How to add duration of time in lambda?

Hi, I have a heating controller with a boost function where I want to use a text sensor to publish the off-time of the boost.
For example if a user hits the 1hr boost button at 13:45, the text sensor should publish 14:45 to HA.
In the example below I can publish the on-time of the boost button-press, but what is the best way to convert that time by adding the duration of the boost?

  - id: heating_downstairs_1hr
    mode: restart
    then:
      - switch.turn_on: brb_ds_direct
      - light.turn_on:
          id: button_light_switch_1
          effect: "HeatingActive"
          brightness: 90%
      - text_sensor.template.publish:
          id: text_time_ds_heating
          state: !lambda |-
              char str[17];
              time_t currTime = id(ds1307_time).now().timestamp;
              strftime(str, sizeof(str), "%H:%M", localtime(&currTime));
              return  { str };
      - logger.log: "BoilerRelayBoard DS on"
      - delay: 60 min

I have a feeling that I need to convert now() into an epoc and then add the equivalent of 60 mins, but is there a more effective way?
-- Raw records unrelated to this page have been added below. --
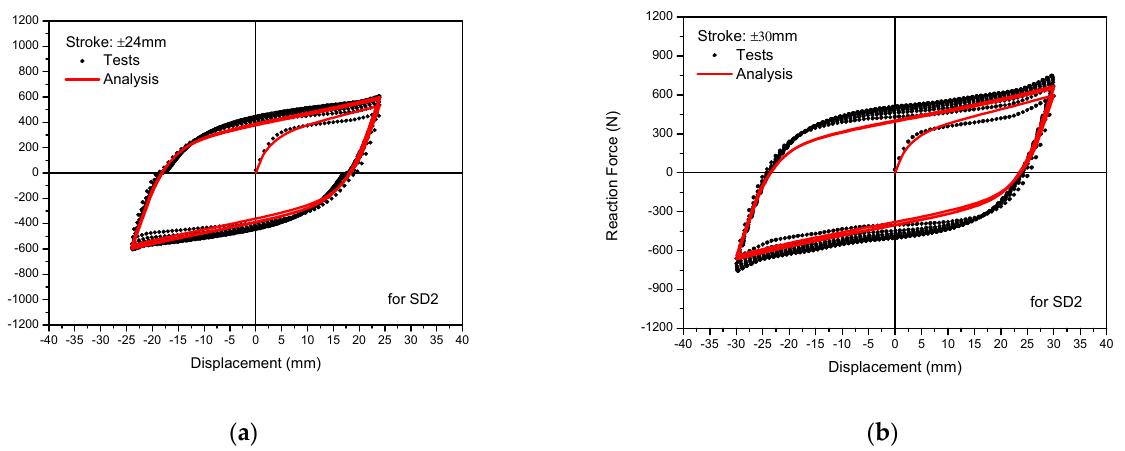
Figure 19. Comparison results of hysteretic behavior between tests and analyses for steel damper, SD2: ( a ) for ±24 mm stroke; ( b ) for ±30 mm stroke.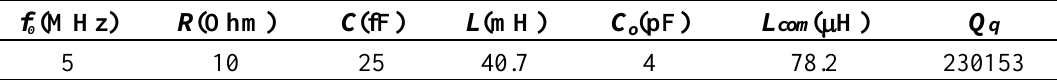
Table 1. Quartz data for resonant frequency 5 MHz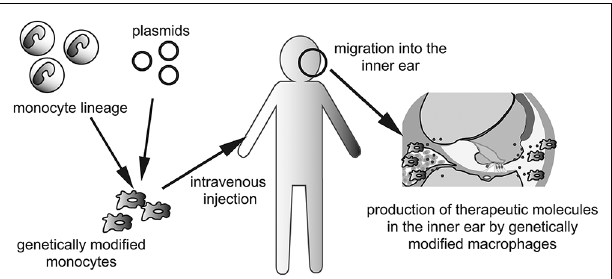
FIGURE 2 | Schematic depictions of a concept to utilize genetically modified macrophages for the treatment of inner ear diseases. Autologous monocyte lineage is taken from patient’s peripheral blood, and transfected plasmids of targeted gene. After ex vivo culturing, genetically modified monocytes are injected intravenously. Injected monocytes are migrating into the inner ear to differentiate to tissue macrophages. Genetically modified macrophages produce and secrete therapeutic molecules which diffuse throughout the fluid of the inner ear.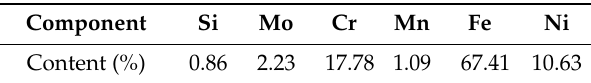
Table 1. Analysis results for SS316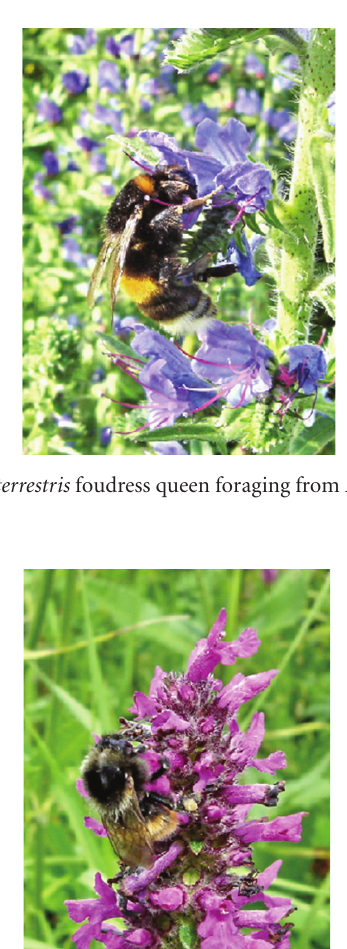
Figure 7: B. (Ps.) vestalis female feeding on Ajuga reptans.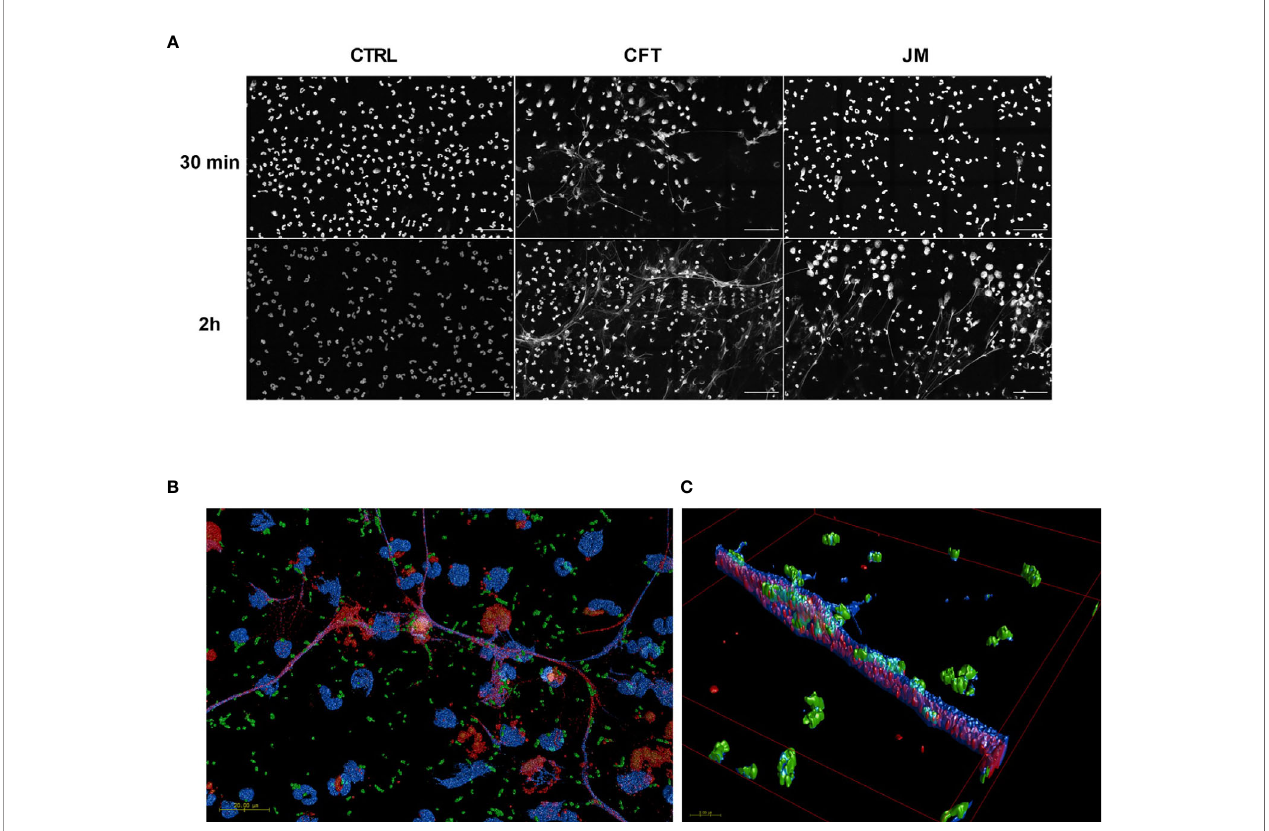
FIGURE 4 | Coculture conditions induce NETosis. 2x10 6 /ml of neutrophils were seeded on coverslips and co-incubated with 20x10 6 /ml CFT073 or JM109 or without bacteria for the indicated time durations at 37°C. Following incubation cells were fi xed, permeabilized and stained with immuno fl uorescence for DNA with DAPI (blue), MPO (red) and E. coli (green) as mentioned in materials and methods. (A) Large fi eld representation with 15 panels in gray scale using blue channel to show the extent of the NET formation. Scale bar is 50µm. (B) 3D representations of confocal data of fi fteen 100x tiles of CFT073 cocultures at 30 min. Scale bar 20 µm. (C) A zoomed in area on a net (B) . The overlap between DAPI (which is made slightly transparent to visualize internal co-localization) and bacteria are seen as a teal color. Overlap between MPO and DAPI appears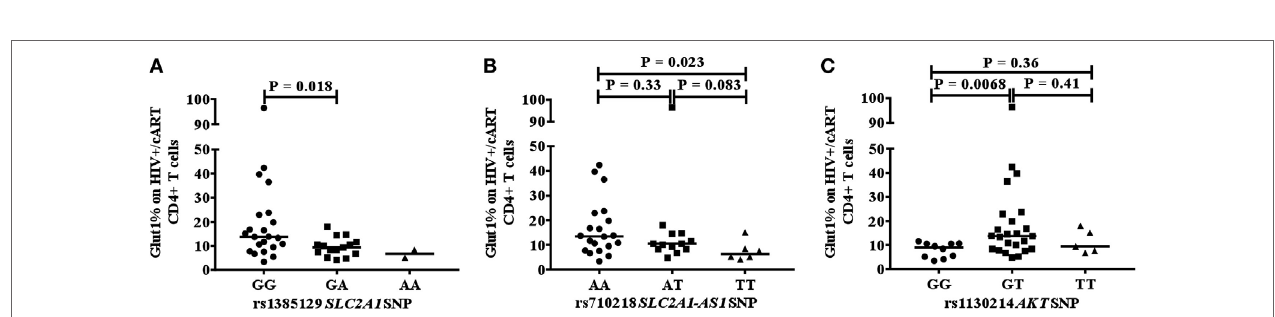
FigUre 3 | Association between CD4 + Glut1 + T cell percentage and genetic polymorphisms associated with the SLC2A1 SNPs rs1385129 (a) SLC2A1-AS1 SNP rs710218 (B) , AKT SNP rs1130214 (c) . cART, combination antiretroviral therapy; SNP, single nucleotide polymorphisms.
Also, the time being published to HA is in GMT (we are GMT+1 summertime currently), how is that best handled in Esphome, or do I need to handle it within HA instead?

If I understand correctly then you’d like to receive the current time + 1 hr after pressing that boost button?

Moving the delay up to before the publish action would delay the lamba. Once it’s executed the date/time by then would be reported, so automatically +1hr. But if you want to publish the “prognosed” boost end time right after pressing the button, you can simply add 3600 (=1 hr) to the currTime:

const time_t oneHourInSec = 3600;
time_t currTime = id(ds1307_time).now().timestamp + oneHourInSec;

Regarding UTC/local time, it’s better to let HA handle that. Easiest is to return an ISO-8601 date/time string like this:

char str[21]; // larger buffer
strftime(str, sizeof(str), "%Y-%m-%dT%H:%M:%SZ", gmtime(&currTime));

Value would be something like 2023-04-05T01:40:12Z and Z means Zulu-time or Zero-hour-offset (=UTC).

Thank you very much. Those lines did exactly what I needed. It now publishes the off-time when I trigger the 1hr boost and then updates it again when I trigger the 2hr boost.